Nikolai will be sixteen forever, of course, and he is often an indefatigable sixteen-year-old, pouncing on his mother every time she says or does something that he finds objectionable. It is clear, from the stories that the narrator recounts, that he was precocious throughout his short life. At first, this is charming, a way to let us access such an intimate relationship. There’s a lightness here, which lifts the novel out of melancholy, as we recognize the back-and-forth between mother and son, as we see the love that they have for each other. In no way does the narrator saint her son after death. But Nikolai often crosses a line: “What pompous nonsense,” he says at one point. “I hate it when you try to sound smart.”

It is fascinating to consider the way in which Li implicates the reader here. We are on the side of the living, after all. We are seeing this world that the narrator has created through her eyes; we are trying to imagine the loss that she is feeling. The way that she creates Nikolai does not ask for our sympathy, though. I found myself increasingly annoyed with him, and even angry at times: how dare he treat his mother in such a manner? Just as she protects him, the reader feels the need to protect her.

We see little anger or even frustration on her part, though. Their give-and-take is based on the give-and-take of a parent-child relationship, developed over the course of the son’s life. By setting up the book in this manner, Li transfers those more negative emotions to the reader. It is an uncomfortable place to be. How can we be angry at someone—a teenager, on the brink of adulthood—who was in such pain that he died by suicide? At one point, the mother, reacting to her son’s inability to accept his imperfections, sets forward a wish:

I wish you had made me an enemy, I said, rather than yourself. Mothers, I thought, would be perfect for that role.

You can’t be that for me, Mommy, Nikolai said. I’ve found a perfect enemy in myself.

And so our emotions ricochet back and forth, mimicking, perhaps, the way that the narrator is feeling as well. She is wise, though, and she understands that anger and sentimentality have no place within this world of grief; over and over, she rejects the cliché as she searches for the truth. She is not content to sit with her inability to imagine. She hands anger off to us, the reader, and forces us to work through these moments. Instead, the narrator focuses on what she knows best to do: she creates a new world as she writes. She asks question after question after question. She is an artist.

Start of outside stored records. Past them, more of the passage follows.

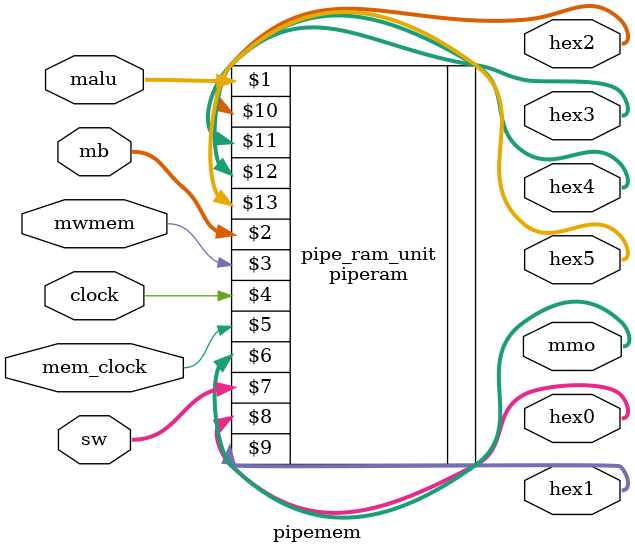
<source format=v>
module pipemem(mwmem,malu,mb,clock,mem_clock,mmo, sw, hex0, hex1, hex2, hex3, hex4, hex5);
	input 			mwmem, clock, mem_clock;
	input	 [31:0]	malu, mb;
	input  [9:0]	sw;
	output [31:0]	mmo;
	output [6:0]	hex0, hex1, hex2, hex3, hex4, hex5;
	
	
	piperam pipe_ram_unit(malu, mb, mwmem, clock, mem_clock, mmo, sw, hex0, hex1, hex2, hex3, hex4, hex5);
	
endmodule

</source>
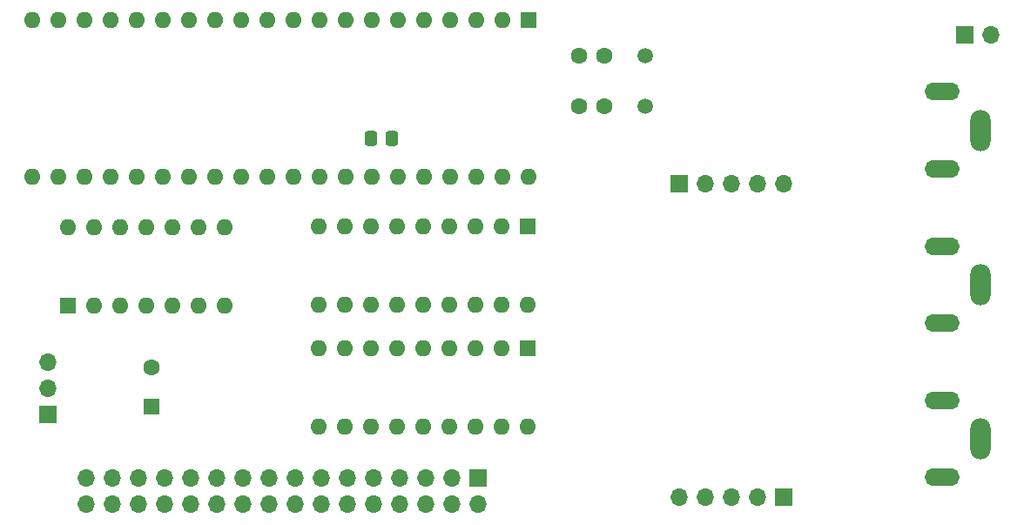
<source format=gbr>
%TF.GenerationSoftware,KiCad,Pcbnew,(6.0.5-0)*%
%TF.CreationDate,2023-04-14T17:42:22+02:00*%
%TF.ProjectId,pixel juice,70697865-6c20-46a7-9569-63652e6b6963,rev?*%
%TF.SameCoordinates,Original*%
%TF.FileFunction,Soldermask,Bot*%
%TF.FilePolarity,Negative*%
%FSLAX46Y46*%
G04 Gerber Fmt 4.6, Leading zero omitted, Abs format (unit mm)*
G04 Created by KiCad (PCBNEW (6.0.5-0)) date 2023-04-14 17:42:22*
%MOMM*%
%LPD*%
G01*
G04 APERTURE LIST*
G04 Aperture macros list*
%AMRoundRect*
0 Rectangle with rounded corners*
0 $1 Rounding radius*
0 $2 $3 $4 $5 $6 $7 $8 $9 X,Y pos of 4 corners*
0 Add a 4 corners polygon primitive as box body*
4,1,4,$2,$3,$4,$5,$6,$7,$8,$9,$2,$3,0*
0 Add four circle primitives for the rounded corners*
1,1,$1+$1,$2,$3*
1,1,$1+$1,$4,$5*
1,1,$1+$1,$6,$7*
1,1,$1+$1,$8,$9*
0 Add four rect primitives between the rounded corners*
20,1,$1+$1,$2,$3,$4,$5,0*
20,1,$1+$1,$4,$5,$6,$7,0*
20,1,$1+$1,$6,$7,$8,$9,0*
20,1,$1+$1,$8,$9,$2,$3,0*%
G04 Aperture macros list end*
%ADD10R,1.700000X1.700000*%
%ADD11O,1.700000X1.700000*%
%ADD12R,1.600000X1.600000*%
%ADD13O,1.600000X1.600000*%
%ADD14O,2.000000X4.000000*%
%ADD15O,3.400000X1.700000*%
%ADD16C,1.600000*%
%ADD17C,1.500000*%
%ADD18RoundRect,0.250000X-0.337500X-0.475000X0.337500X-0.475000X0.337500X0.475000X-0.337500X0.475000X0*%
G04 APERTURE END LIST*
D10*
%TO.C,J1*%
X147231100Y-112522000D03*
D11*
X147231100Y-115062000D03*
X144691100Y-112522000D03*
X144691100Y-115062000D03*
X142151100Y-112522000D03*
X142151100Y-115062000D03*
X139611100Y-112522000D03*
X139611100Y-115062000D03*
X137071100Y-112522000D03*
X137071100Y-115062000D03*
X134531100Y-112522000D03*
X134531100Y-115062000D03*
X131991100Y-112522000D03*
X131991100Y-115062000D03*
X129451100Y-112522000D03*
X129451100Y-115062000D03*
X126911100Y-112522000D03*
X126911100Y-115062000D03*
X124371100Y-112522000D03*
X124371100Y-115062000D03*
X121831100Y-112522000D03*
X121831100Y-115062000D03*
X119291100Y-112522000D03*
X119291100Y-115062000D03*
X116751100Y-112522000D03*
X116751100Y-115062000D03*
X114211100Y-112522000D03*
X114211100Y-115062000D03*
X111671100Y-112522000D03*
X111671100Y-115062000D03*
X109131100Y-112522000D03*
X109131100Y-115062000D03*
%TD*%
D12*
%TO.C,U3*%
X152003600Y-99979800D03*
D13*
X149463600Y-99979800D03*
X146923600Y-99979800D03*
X144383600Y-99979800D03*
X141843600Y-99979800D03*
X139303600Y-99979800D03*
X136763600Y-99979800D03*
X134223600Y-99979800D03*
X131683600Y-99979800D03*
X131683600Y-107599800D03*
X134223600Y-107599800D03*
X136763600Y-107599800D03*
X139303600Y-107599800D03*
X141843600Y-107599800D03*
X144383600Y-107599800D03*
X146923600Y-107599800D03*
X149463600Y-107599800D03*
X152003600Y-107599800D03*
%TD*%
D12*
%TO.C,U4*%
X107325000Y-95800000D03*
D13*
X109865000Y-95800000D03*
X112405000Y-95800000D03*
X114945000Y-95800000D03*
X117485000Y-95800000D03*
X120025000Y-95800000D03*
X122565000Y-95800000D03*
X122565000Y-88180000D03*
X120025000Y-88180000D03*
X117485000Y-88180000D03*
X114945000Y-88180000D03*
X112405000Y-88180000D03*
X109865000Y-88180000D03*
X107325000Y-88180000D03*
%TD*%
D12*
%TO.C,U2*%
X152003600Y-88079800D03*
D13*
X149463600Y-88079800D03*
X146923600Y-88079800D03*
X144383600Y-88079800D03*
X141843600Y-88079800D03*
X139303600Y-88079800D03*
X136763600Y-88079800D03*
X134223600Y-88079800D03*
X131683600Y-88079800D03*
X131683600Y-95699800D03*
X134223600Y-95699800D03*
X136763600Y-95699800D03*
X139303600Y-95699800D03*
X141843600Y-95699800D03*
X144383600Y-95699800D03*
X146923600Y-95699800D03*
X149463600Y-95699800D03*
X152003600Y-95699800D03*
%TD*%
D14*
%TO.C,J4*%
X196050000Y-78750000D03*
D15*
X192350000Y-82500000D03*
X192350000Y-75000000D03*
D14*
X196050000Y-93750000D03*
D15*
X192350000Y-97500000D03*
X192350000Y-90000000D03*
D14*
X196050000Y-108750000D03*
D15*
X192350000Y-112500000D03*
X192350000Y-105000000D03*
%TD*%
D10*
%TO.C,J6*%
X176950000Y-114450000D03*
D11*
X174410000Y-114450000D03*
X171870000Y-114450000D03*
X169330000Y-114450000D03*
X166790000Y-114450000D03*
%TD*%
D10*
%TO.C,J3*%
X194575000Y-69450000D03*
D11*
X197115000Y-69450000D03*
%TD*%
D12*
%TO.C,C6*%
X115475000Y-105627700D03*
D16*
X115475000Y-101827700D03*
%TD*%
D17*
%TO.C,Y1*%
X163475000Y-76400000D03*
X163475000Y-71500000D03*
%TD*%
D16*
%TO.C,C2*%
X157000000Y-76400000D03*
X159500000Y-76400000D03*
%TD*%
%TO.C,C1*%
X157000000Y-71500000D03*
X159500000Y-71500000D03*
%TD*%
D12*
%TO.C,U1*%
X152163000Y-68047600D03*
D13*
X149623000Y-68047600D03*
X147083000Y-68047600D03*
X144543000Y-68047600D03*
X142003000Y-68047600D03*
X139463000Y-68047600D03*
X136923000Y-68047600D03*
X134383000Y-68047600D03*
X131843000Y-68047600D03*
X129303000Y-68047600D03*
X126763000Y-68047600D03*
X124223000Y-68047600D03*
X121683000Y-68047600D03*
X119143000Y-68047600D03*
X116603000Y-68047600D03*
X114063000Y-68047600D03*
X111523000Y-68047600D03*
X108983000Y-68047600D03*
X106443000Y-68047600D03*
X103903000Y-68047600D03*
X103903000Y-83287600D03*
X106443000Y-83287600D03*
X108983000Y-83287600D03*
X111523000Y-83287600D03*
X114063000Y-83287600D03*
X116603000Y-83287600D03*
X119143000Y-83287600D03*
X121683000Y-83287600D03*
X124223000Y-83287600D03*
X126763000Y-83287600D03*
X129303000Y-83287600D03*
X131843000Y-83287600D03*
X134383000Y-83287600D03*
X136923000Y-83287600D03*
X139463000Y-83287600D03*
X142003000Y-83287600D03*
X144543000Y-83287600D03*
X147083000Y-83287600D03*
X149623000Y-83287600D03*
X152163000Y-83287600D03*
%TD*%
D10*
%TO.C,J2*%
X105400000Y-106380000D03*
D11*
X105400000Y-103840000D03*
X105400000Y-101300000D03*
%TD*%
D10*
%TO.C,J5*%
X166800000Y-83975000D03*
D11*
X169340000Y-83975000D03*
X171880000Y-83975000D03*
X174420000Y-83975000D03*
X176960000Y-83975000D03*
%TD*%
D18*
%TO.C,C5*%
X136762500Y-79550000D03*
X138837500Y-79550000D03*
%TD*%
M02*

</source>
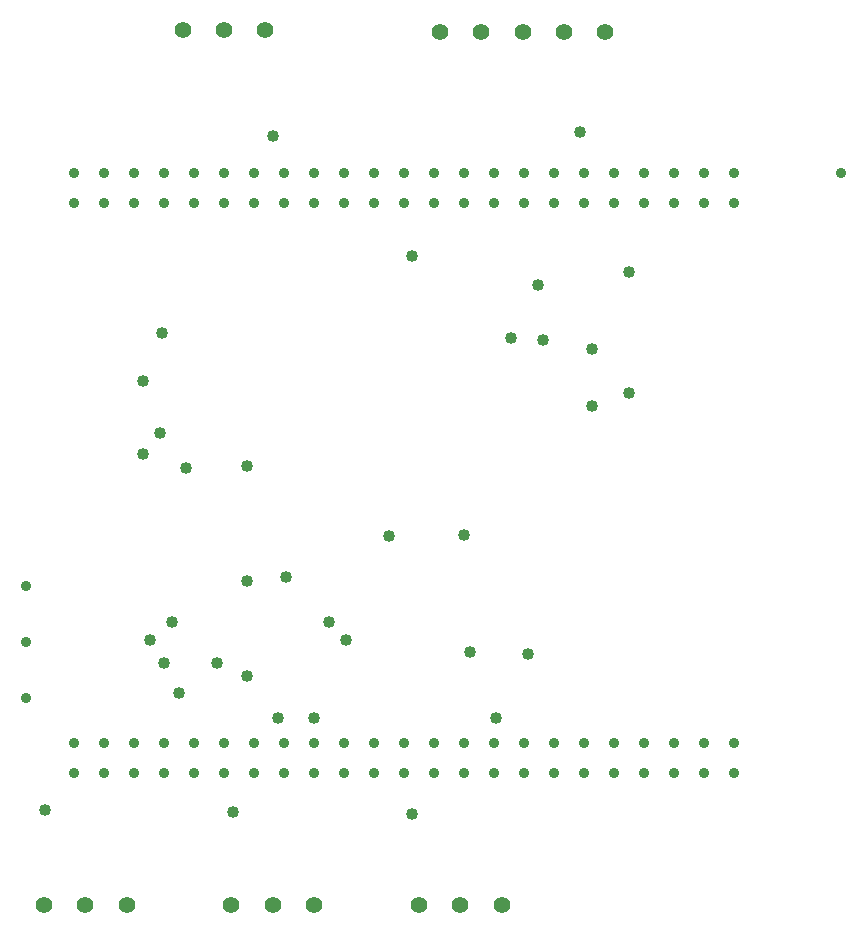
<source format=gbr>
%TF.GenerationSoftware,Novarm,DipTrace,3.3.1.3*%
%TF.CreationDate,2020-06-26T14:00:07+00:00*%
%FSLAX35Y35*%
%MOMM*%
%TF.FileFunction,Plated,1,2,PTH,Drill*%
%TF.Part,Single*%
%TA.AperFunction,ViaDrill*%
%ADD15C,1.016*%
%TA.AperFunction,ComponentDrill*%
%ADD45C,0.9*%
%ADD46C,1.4*%
G75*
G01*
D45*
X100387Y508140D3*
X103067Y976370D3*
D46*
X3604873Y6147040D3*
X3954873D3*
X4304873D3*
X4654873D3*
X5004873D3*
X4127500Y-1250550D3*
X3777500D3*
X3427500D3*
X2540000D3*
X2190000D3*
X1840000D3*
X952500D3*
X602500D3*
X252500D3*
D45*
X99917Y1452907D3*
X508000Y4953000D3*
X762000D3*
X1016000D3*
X1270000D3*
X1524000D3*
X1778000D3*
X2032000D3*
X2286000D3*
X2540000D3*
X2794000D3*
X3048000D3*
X3302000D3*
X3556000D3*
X3810000D3*
X4064000D3*
X4318000D3*
X4572000D3*
X4826000D3*
X5080000D3*
X5334000D3*
X5588000D3*
X5842000D3*
X6096000D3*
Y4699000D3*
X5842000D3*
X5588000D3*
X5334000D3*
X5080000D3*
X4826000D3*
X4572000D3*
X4318000D3*
X4064000D3*
X3810000D3*
X3556000D3*
X3302000D3*
X3048000D3*
X2794000D3*
X2540000D3*
X2286000D3*
X2032000D3*
X1778000D3*
X1524000D3*
X1270000D3*
X1016000D3*
X762000D3*
X508000D3*
Y127000D3*
X762000D3*
X1016000D3*
X1270000D3*
X1524000D3*
X1778000D3*
X2032000D3*
X2286000D3*
X2540000D3*
X2794000D3*
X3048000D3*
X3302000D3*
X3556000D3*
X3810000D3*
X4064000D3*
X4318000D3*
X4572000D3*
X4826000D3*
X5080000D3*
X5334000D3*
X5588000D3*
X5842000D3*
X6096000D3*
Y-127000D3*
X5842000D3*
X5588000D3*
X5334000D3*
X5080000D3*
X4826000D3*
X4572000D3*
X4318000D3*
X4064000D3*
X3810000D3*
X3556000D3*
X3302000D3*
X3048000D3*
X2794000D3*
X2540000D3*
X2286000D3*
X2032000D3*
X1778000D3*
X1524000D3*
X1270000D3*
X1016000D3*
X762000D3*
X508000D3*
X7001853Y4949717D3*
D46*
X1427523Y6158520D3*
X1777523D3*
X2127523D3*
D15*
X3368163Y4243843D3*
X3174883Y1877550D3*
X1971903Y2472767D3*
X1455143Y2455243D3*
X1971100Y1495647D3*
X2303423Y1532170D3*
X3366270Y-473287D3*
X1851253Y-459060D3*
X3862393Y896823D3*
X3812733Y1888843D3*
X4437143Y4004070D3*
X4204960Y3550837D3*
X4791637Y5300840D3*
X2189160Y5262017D3*
X4474470Y3532617D3*
X4348607Y881240D3*
X258557Y-441887D3*
X4082407Y337660D3*
X2233407D3*
X2540893D3*
X1268617Y804040D3*
X1716360D3*
X1971300Y693683D3*
X1397817Y549543D3*
X1234933Y2751033D3*
X1247850Y3591900D3*
X1091983Y3193263D3*
Y2568167D3*
X1152723Y996987D3*
X2807320D3*
X5208497Y3088427D3*
Y4114743D3*
X1333500Y1153130D3*
X2666147D3*
X4888783Y2974960D3*
Y3461383D3*
M02*

</source>
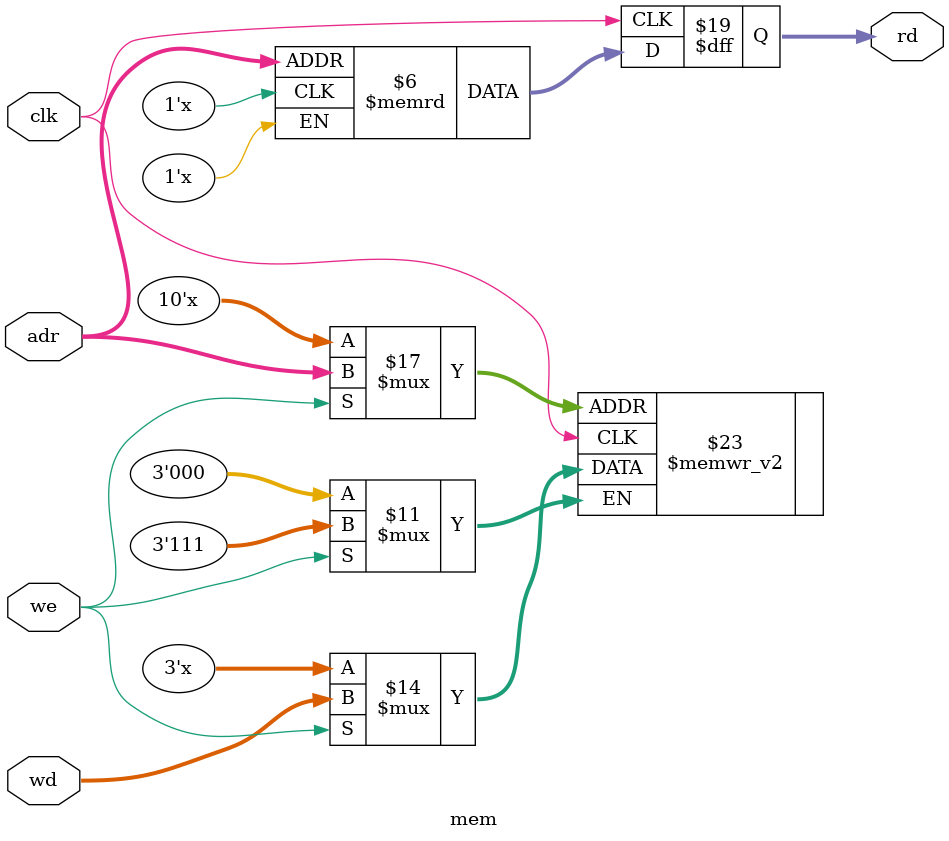
<source format=sv>

module mem(	input logic clk, we, 
				input logic [9:0] adr,
				input logic [2:0] wd,
				output logic [2:0] rd);
				
	logic [2:0] mem [1023:0];
	
	always @(negedge clk)
		begin 
			rd <= mem[adr];
			if (we) mem[adr] <= wd;
		end

		
	
endmodule 
</source>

It is her job to imagine.

It seems clear that the conversations between mother and son will continue long after the book ends:

I will be sad today and tomorrow, a week from now, a year from now. I will be sad forever.

I thought you said you took forever out of your dictionary.

Once upon a time, I said. You put it back for me.

Almost always in Li’s fiction, even as she portrays the bleakness of the human condition, she is looking for a moment of grace. And here, she does just that. Towards the end, the narrator says, “Words fall short, yes, but sometimes their shadows can reach the unspeakable.” Li helps the reader to look directly at grief, to consider other ways of understanding such an enormous loss through the creation of something new. And in doing so, she makes a beautiful thing, a work of art.